Welcome, to a WORLD OF DUNGEONS

I recently had the pleasure of running Adam Koebel and Sage LaTorra's Dungeon World for the first time, and boy what an experience it was. Not only was this my first time running Dungeon World, or in fact any of the Powered by the Apocalypse games (named after the progenitor of the main rules framework, Vincent Baker's Apocalypse World), but it was also the first roleplaying experience of several of my players, who heard about tabletop RPGs through some of my gaming group regulars, and decided to try it out.
The first thing that struck me about Dungeon World was how easy the prep was. When I'm preparing for my biweekly Edge of the Empire game, my prepwork usually falls in the middle of the spectrum, detailing modular events and characters that I can drag and drop into the game as need be, without defining end states for any of those events. Usually, I just keep a few "glasses on the edge of the table": situations that can easily escalate given a bit of player interaction, but can otherwise be easily cleaned up and removed from the situation if they're not fitting. I rarely draw maps, only stat out key NPCs, and leave quite a bit up to my improv ability once table time begins.
Dungeon World seems fit to exactly my style of GMing. It seems like the game is specifically designed to encourage GMs to set up questions without answers, much as I do, and let players' actions inform the resolution of the session.
Here, lemme give some concrete details. For the first adventure, as I was crunched for time, I ran the I'm On A Boat adventure provided on the Dungeon World website. I looked at the document and at first was kind of confused. What would normally be a short bit of informational background text in one of my adventures was left as a question in this adventure. How did half-orc Tim become the first mate? Instead of writing answers, I went "screw it" and ran the adventure as is.

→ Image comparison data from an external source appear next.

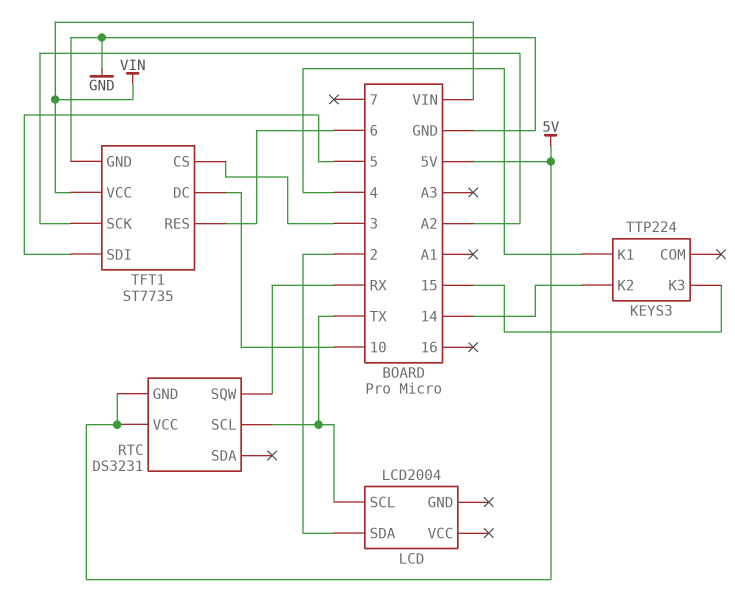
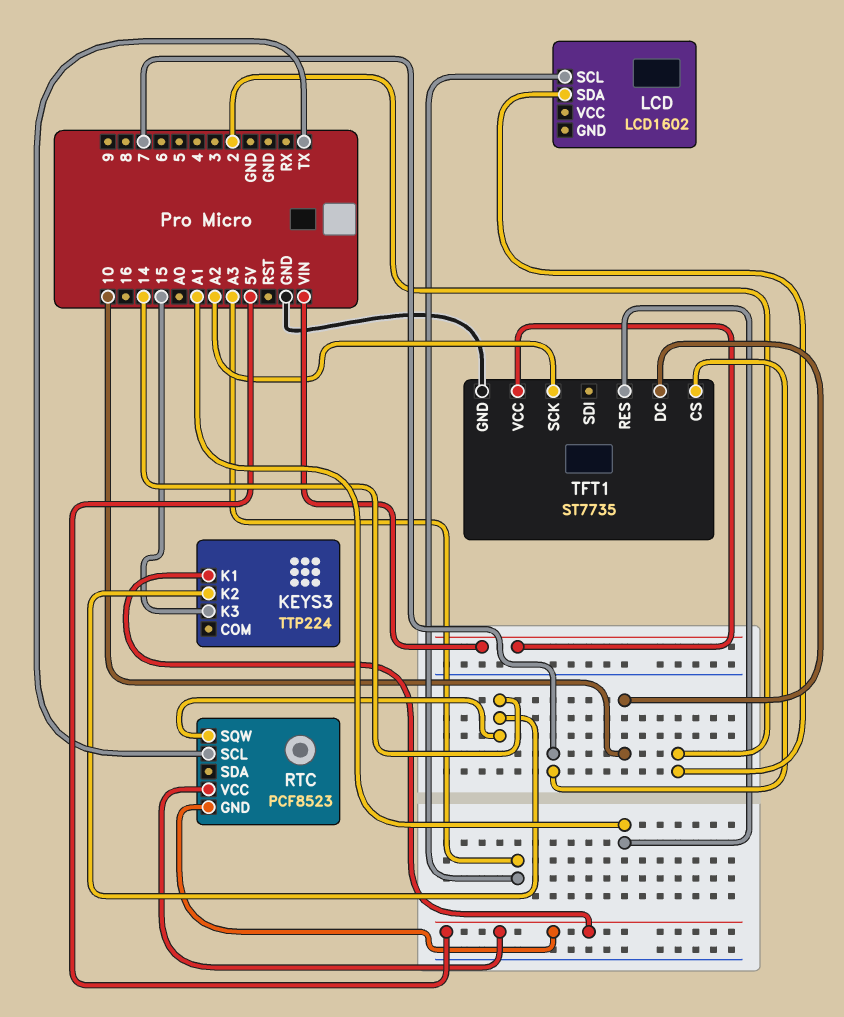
KEYS3 pin K1: 4 -> 5V
LCD: LCD2004 -> LCD1602
LCD pin SCL: TX -> A3
RTC: DS3231 -> PCF8523
RTC pin SQW: RX -> 14
TFT1 pin CS: 3 -> 7
TFT1 pin RES: 6 -> A1
TFT1 pin SDI: 5 -> none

Amazingly, we went through the entire session without a single "booty" joke
What I got was something extremely interesting. Dungeon World has an extremely interesting mechanic wherein player actions are tied into specific dice rolls called Moves, and the results of Moves are very specifically laid out in the game text. One such Move, Discern Realities, is an equivalent to a normal game's Perception check, but instead of just allowing players to ask whatever they want, it constrains their results to a list of predefined questions they get to ask the GM, one of which being "What here is not what it appears to be?"
The fact that players have this question sitting in front of them at all times has a weird effect: it means players are constantly assuming that there's more to the situation than what they can see. That, therefore, leaves them trying to extrapolate the details on their own. My players saw the situation aboard the Salty Mare, the boat described in the adventure, and assuming there was more than meets the eye, began to out loud postulate on the secrets of the ship, one of which being that Captain Cassandra Cassius might have been getting to know one of the passengers in the biblical sense.
While they were just postulating blindly about the game, I had those questions from the adventure in the back of my mind, and as my group was trying to think of the answer to the "mystery" (which in fact had no answer, and only existed insofar as the Discern Realities movie implied its existence), I managed to leverage these player expectations to answer these questions on the spot, and develop the game world right then and there to fit to the most interesting of the ideas proposed to my players. To them, it seemed like they were uncovering some grand mystery I had planned out from the start. To me, I was just using what they were expecting to feed my improv.
Now, obviously this can work for basically any system, but Dungeon World is designed in such a way that players are constantly confronted with implications about the world, from the mysteries implied by "What here is not what it appears to be?", to the fill-in-the-blank Bonds their characters share with the party members, which imply a long and checkered history between party members, to specific class features like the Fighter's Heirloom, which in its existence implies a sort of family that would pass an Heirloom down. Dungeon World down to its very mechanical level gives the players questions, and as they answer them, they give the GM a constant drip-feed of ideas, the most interesting of which the GM can take, or subvert, making the players feel like they're exploring this well-defined world when, in reality, they're helping define it.
In fact, Dungeon World does a neat trick where every character class, both at creation and in its Moves, requires players to explore and think about the world. From Bards having to describe the works of art they're pulling from when they use Bardic Knowledge. Rangers are built to get a constant influx of knowledge about the monsters and animals they encounter. Clerics get to describe not only the god they worship, but the trappings of exactly how their religion operates. No matter what class you pick, you will always end up learning about the world, and defining things about it.
I think the I'm On A Boat adventure also helped me figure out how to GM Dungeon World. Instead of actually defining the adventure and world beforehand, the adventure encouraged me to leave setting questions, presented only to me, open-ended. Whenever the players in their blind fumbling gave me an interesting answer to one of those questions, I could just slot it in as the answer, and pretend it was that way all along.
Now, Dungeon World isn't necessarily going to become my go-to for all things fantasy. Character creation is extremely focused, forcing characters into very trope-y roles based on their character classes, so if I was looking for something a bit more character focused, or a bit further from fantasy as it's been canonized in pop culture, I might turn to some of my older mainstays, like Pathfinder. However, I think Dungeon World's ability to tell stories about worlds, and to develop intricate and interesting settings and moments, is perhaps unmatched, and I'll probably be coming back to play more as soon as I can.